Slashdot Mirror

← Back to Stories (view on slashdot.org)

Hackers, Activists, Journos: How To Build a Secure Burner Laptop (vice.com)

Posted by timothy on from the obscurity-helps-but-does-not-suffice dept.

sarahnaomi writes to describe a presentation by security researcher Georg Wicherski at the t2'15 infosec conference; Wicherski outlined in his talk several steps that could be taken to render an ordinary Chromebook immune (or at least very, very resistant) to malware attacks, even when an adversary has physical access to it. These customizations make it difficult for an attacker to use any sort of turnkey solution, presenting a barrier to any off-the-shelf equipment attackers might use. At border crossings, Wicherski said possible attackers might have "an appliance, that comes with a manual, and low-skilled operators." By using a setup that is not very common, the border cops might not know what to do.

9 of 139 comments (clear)

  1. Where's the link? by cruff · · Score: 4, Insightful

    I don't see a link to said presentation...

    1. Re:Where's the link? by Last+Warrior · · Score: 1, Insightful

      I'm skeptical about the whole thing. The base platform is a chromebook. By definition, chrome and anything developed by google has hooks which phone-home. If you are going to build a locked down system, you should probably start with something that doesn't already leak like a sieve and have build in backdoors and malware in the operating system.

  2. Security by Obscurity by Anonymous Coward · · Score: 2, Insightful

    I certainly won't read the RTFA, as an AC, but this seems silly. You are saying that by using obscure hardware and software, attackers won't know how to put their off-the-shelf industrial malware on your equipment? Anyone with such a large-scale operation will either find another way in, or be eclipsed by all the malware that gets there by other means anyway.

  3. they know EXACTLY what to do by Anonymous Coward · · Score: 5, Insightful

    might have "an appliance, that comes with a manual, and low-skilled operators." By using a setup that is not very common, the border cops might not know what to do.

    Oh, they know exactly what to do.

    "..border guards confiscated his laptop and phones and detained him, telling him he would not be allowed to leave until he gave them his passwords."

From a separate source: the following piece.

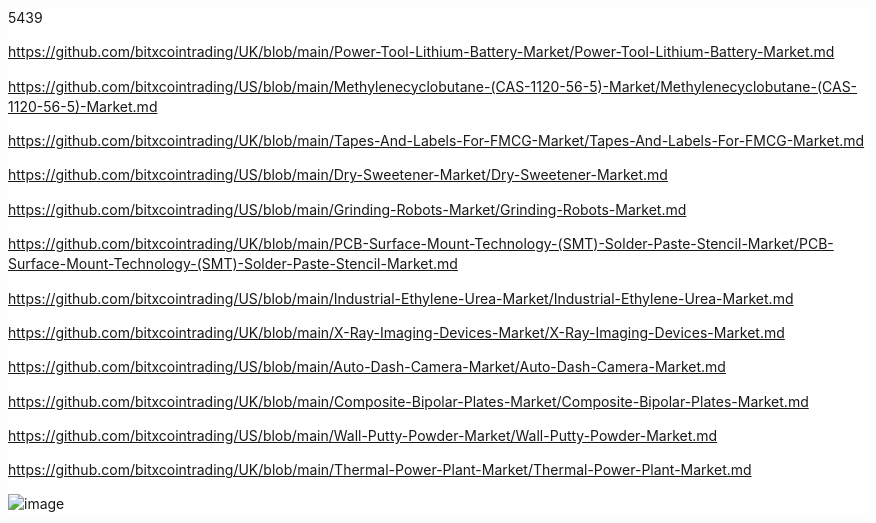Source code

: 5439</p><p><a href="https://github.com/bitxcointrading/UK/blob/main/Power-Tool-Lithium-Battery-Market/Power-Tool-Lithium-Battery-Market.md">https://github.com/bitxcointrading/UK/blob/main/Power-Tool-Lithium-Battery-Market/Power-Tool-Lithium-Battery-Market.md</a></p><p><a href="https://github.com/bitxcointrading/US/blob/main/Methylenecyclobutane-(CAS-1120-56-5)-Market/Methylenecyclobutane-(CAS-1120-56-5)-Market.md">https://github.com/bitxcointrading/US/blob/main/Methylenecyclobutane-(CAS-1120-56-5)-Market/Methylenecyclobutane-(CAS-1120-56-5)-Market.md</a></p><p><a href="https://github.com/bitxcointrading/UK/blob/main/Tapes-And-Labels-For-FMCG-Market/Tapes-And-Labels-For-FMCG-Market.md">https://github.com/bitxcointrading/UK/blob/main/Tapes-And-Labels-For-FMCG-Market/Tapes-And-Labels-For-FMCG-Market.md</a></p><p><a href="https://github.com/bitxcointrading/US/blob/main/Dry-Sweetener-Market/Dry-Sweetener-Market.md">https://github.com/bitxcointrading/US/blob/main/Dry-Sweetener-Market/Dry-Sweetener-Market.md</a></p><p><a href="https://github.com/bitxcointrading/US/blob/main/Grinding-Robots-Market/Grinding-Robots-Market.md">https://github.com/bitxcointrading/US/blob/main/Grinding-Robots-Market/Grinding-Robots-Market.md</a></p><p><a href="https://github.com/bitxcointrading/UK/blob/main/PCB-Surface-Mount-Technology-(SMT)-Solder-Paste-Stencil-Market/PCB-Surface-Mount-Technology-(SMT)-Solder-Paste-Stencil-Market.md">https://github.com/bitxcointrading/UK/blob/main/PCB-Surface-Mount-Technology-(SMT)-Solder-Paste-Stencil-Market/PCB-Surface-Mount-Technology-(SMT)-Solder-Paste-Stencil-Market.md</a></p><p><a href="https://github.com/bitxcointrading/US/blob/main/Industrial-Ethylene-Urea-Market/Industrial-Ethylene-Urea-Market.md">https://github.com/bitxcointrading/US/blob/main/Industrial-Ethylene-Urea-Market/Industrial-Ethylene-Urea-Market.md</a></p><p><a href="https://github.com/bitxcointrading/UK/blob/main/X-Ray-Imaging-Devices-Market/X-Ray-Imaging-Devices-Market.md">https://github.com/bitxcointrading/UK/blob/main/X-Ray-Imaging-Devices-Market/X-Ray-Imaging-Devices-Market.md</a></p><p><a href="https://github.com/bitxcointrading/US/blob/main/Auto-Dash-Camera-Market/Auto-Dash-Camera-Market.md">https://github.com/bitxcointrading/US/blob/main/Auto-Dash-Camera-Market/Auto-Dash-Camera-Market.md</a></p><p><a href="https://github.com/bitxcointrading/UK/blob/main/Composite-Bipolar-Plates-Market/Composite-Bipolar-Plates-Market.md">https://github.com/bitxcointrading/UK/blob/main/Composite-Bipolar-Plates-Market/Composite-Bipolar-Plates-Market.md</a></p><p><a href="https://github.com/bitxcointrading/US/blob/main/Wall-Putty-Powder-Market/Wall-Putty-Powder-Market.md">https://github.com/bitxcointrading/US/blob/main/Wall-Putty-Powder-Market/Wall-Putty-Powder-Market.md</a></p><p><a href="https://github.com/bitxcointrading/UK/blob/main/Thermal-Power-Plant-Market/Thermal-Power-Plant-Market.md">https://github.com/bitxcointrading/UK/blob/main/Thermal-Power-Plant-Market/Thermal-Power-Plant-Market.md</a></p>
![image](https://github.com/user-attachments/assets/fb242e48-e31e-4b4e-b0c4-10ff2423a78d)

    This is a solved problem as far as they are concerned. You sit in a room until you unlock the device for them. Lawyer? You don't get no steenkin' lawyer.

  4. Re:If border cops don't know what to do, by sexconker · · Score: 5, Insightful

    No, they'll keep the device, beat and rape you, then illegally hold you without charging you anything and without granting you access to a lawyer.

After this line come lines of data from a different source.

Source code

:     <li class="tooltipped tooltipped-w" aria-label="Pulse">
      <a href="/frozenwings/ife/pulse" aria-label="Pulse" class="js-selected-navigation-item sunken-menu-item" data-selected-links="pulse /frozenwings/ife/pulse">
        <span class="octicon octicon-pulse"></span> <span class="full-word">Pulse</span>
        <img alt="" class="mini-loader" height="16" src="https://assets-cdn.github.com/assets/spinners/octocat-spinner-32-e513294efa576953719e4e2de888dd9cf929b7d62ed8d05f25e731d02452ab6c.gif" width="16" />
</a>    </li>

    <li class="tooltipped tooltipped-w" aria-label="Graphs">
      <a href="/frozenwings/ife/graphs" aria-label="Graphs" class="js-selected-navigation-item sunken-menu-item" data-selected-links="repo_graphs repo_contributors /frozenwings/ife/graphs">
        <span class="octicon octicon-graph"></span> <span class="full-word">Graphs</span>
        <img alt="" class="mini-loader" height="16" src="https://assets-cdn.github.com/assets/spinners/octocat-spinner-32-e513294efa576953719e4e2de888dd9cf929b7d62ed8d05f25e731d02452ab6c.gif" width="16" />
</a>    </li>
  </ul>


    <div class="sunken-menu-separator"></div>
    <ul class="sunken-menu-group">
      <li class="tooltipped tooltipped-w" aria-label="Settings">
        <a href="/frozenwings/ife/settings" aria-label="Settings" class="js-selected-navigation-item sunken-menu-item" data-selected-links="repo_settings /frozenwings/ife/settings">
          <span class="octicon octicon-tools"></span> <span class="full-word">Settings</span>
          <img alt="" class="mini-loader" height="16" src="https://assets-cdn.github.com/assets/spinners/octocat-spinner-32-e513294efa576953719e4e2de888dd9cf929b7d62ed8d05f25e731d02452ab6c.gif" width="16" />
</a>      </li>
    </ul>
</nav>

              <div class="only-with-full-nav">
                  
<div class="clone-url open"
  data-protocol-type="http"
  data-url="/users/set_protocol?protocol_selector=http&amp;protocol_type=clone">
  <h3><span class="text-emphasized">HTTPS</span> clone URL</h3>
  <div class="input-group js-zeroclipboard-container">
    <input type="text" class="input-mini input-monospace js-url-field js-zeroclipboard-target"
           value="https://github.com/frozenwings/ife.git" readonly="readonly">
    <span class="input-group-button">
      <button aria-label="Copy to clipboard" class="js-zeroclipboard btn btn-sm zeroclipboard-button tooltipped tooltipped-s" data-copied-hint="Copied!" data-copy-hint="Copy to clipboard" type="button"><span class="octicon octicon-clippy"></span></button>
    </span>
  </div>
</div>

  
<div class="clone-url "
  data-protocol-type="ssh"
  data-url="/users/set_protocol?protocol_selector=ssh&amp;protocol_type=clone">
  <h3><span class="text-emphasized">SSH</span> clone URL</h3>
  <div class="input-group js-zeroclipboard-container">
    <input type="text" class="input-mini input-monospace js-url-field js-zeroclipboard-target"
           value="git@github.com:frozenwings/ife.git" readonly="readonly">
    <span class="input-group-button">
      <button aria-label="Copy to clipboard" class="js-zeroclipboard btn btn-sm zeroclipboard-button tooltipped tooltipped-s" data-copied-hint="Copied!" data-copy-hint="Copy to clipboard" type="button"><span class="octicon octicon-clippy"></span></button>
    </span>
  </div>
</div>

  5. Re:If border cops don't know what to do, by myowntrueself · · Score: 5, Insightful

    No, they'll keep the device, beat and rape you, then illegally hold you without charging you anything and without granting you access to a lawyer.

    Except it won't be illegal because it'll be at the border.

    --
    In the free world the media isn't government run; the government is media run.
  6. Re:way to go DHI by myowntrueself · · Score: 5, Insightful

    It's a shame that TFA seems to suck, because this is a big concern for a lot of people. I encrypt my laptop, but at the border your rights are severely diminished and they can do all sorts of nasty things to you. So far the best option seems to be to carry an innocuous laptop with nothing of interest on it, and mail myself an encrypted flash drive with the real OS and data on it.

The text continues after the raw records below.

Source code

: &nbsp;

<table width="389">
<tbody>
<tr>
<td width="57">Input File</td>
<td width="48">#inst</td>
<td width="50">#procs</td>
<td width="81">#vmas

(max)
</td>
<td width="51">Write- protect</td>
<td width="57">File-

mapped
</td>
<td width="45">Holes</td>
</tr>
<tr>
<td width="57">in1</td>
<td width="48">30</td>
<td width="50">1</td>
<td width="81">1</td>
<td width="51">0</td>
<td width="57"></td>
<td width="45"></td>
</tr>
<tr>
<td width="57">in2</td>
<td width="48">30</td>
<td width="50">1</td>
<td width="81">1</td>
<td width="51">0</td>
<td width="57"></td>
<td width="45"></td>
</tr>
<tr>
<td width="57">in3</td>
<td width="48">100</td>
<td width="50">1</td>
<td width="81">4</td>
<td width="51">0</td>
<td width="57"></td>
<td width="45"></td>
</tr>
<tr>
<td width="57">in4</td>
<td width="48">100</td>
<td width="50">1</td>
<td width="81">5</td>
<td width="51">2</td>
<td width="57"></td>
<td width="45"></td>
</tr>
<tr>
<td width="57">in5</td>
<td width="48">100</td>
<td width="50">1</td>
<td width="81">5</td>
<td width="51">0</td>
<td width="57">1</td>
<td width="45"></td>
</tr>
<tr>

    Even with a phone you can do a "nandroid" backup (on Android) of the real OS, wipe it back to factory and then restore when you reach safety.

    And that backup goes online, encrypted and you download it once you are across the border.

    Done that with laptops as well.

    --
    In the free world the media isn't government run; the government is media run.
  7. I default boot to Windows for TSA, customs clerks. by raymorris · · Score: 4, Insightful

    Personally, when I vacationed in Jamaica I set the bootloader to default to Windows rather than a serious OS with anything important on it. That should take care of 99% of TSA employees making $12/hour, and front-line customs clerks. The people I dealt with were probably working at Taco Bell the month before, they weren't top-tier forensic scientists.

  8. Why do you need a "secure" burner laptop? by pla · · Score: 4, Insightful

    Why do you need a "secure" burner laptop?

    I don't mean that in the "if you have nothing to hide..." sense, but rather, the whole point of a "burner" comes from the fact that it doesn't have anything to hide on it. You pretty much just revert it to OEM condition before each trip, and if some hostile government-authorized terrorist agency like HSI (formerly ICE) decides to steal it from you (or hell, if a random thief decides to steal it from you), you haven't lost anything but the hardware.

    Hey, I completely agree that we shouldn't have to put up with that sort of bullshit or take steps like prepping a burner laptop every time we want to go on vacation; but "securing" it just makes it look even more tempting to the idiots at the gates; similarly for setting up a UI that Officer Shout-and-Taze doesn't immediately recognize as Windows or OS X or Android or iOS.

    If you want to make a stand, I fully support you. But if you just want to get on with your day, spare yourself from your own cleverness, and just restore to factory default and give it a highly secure password like "password".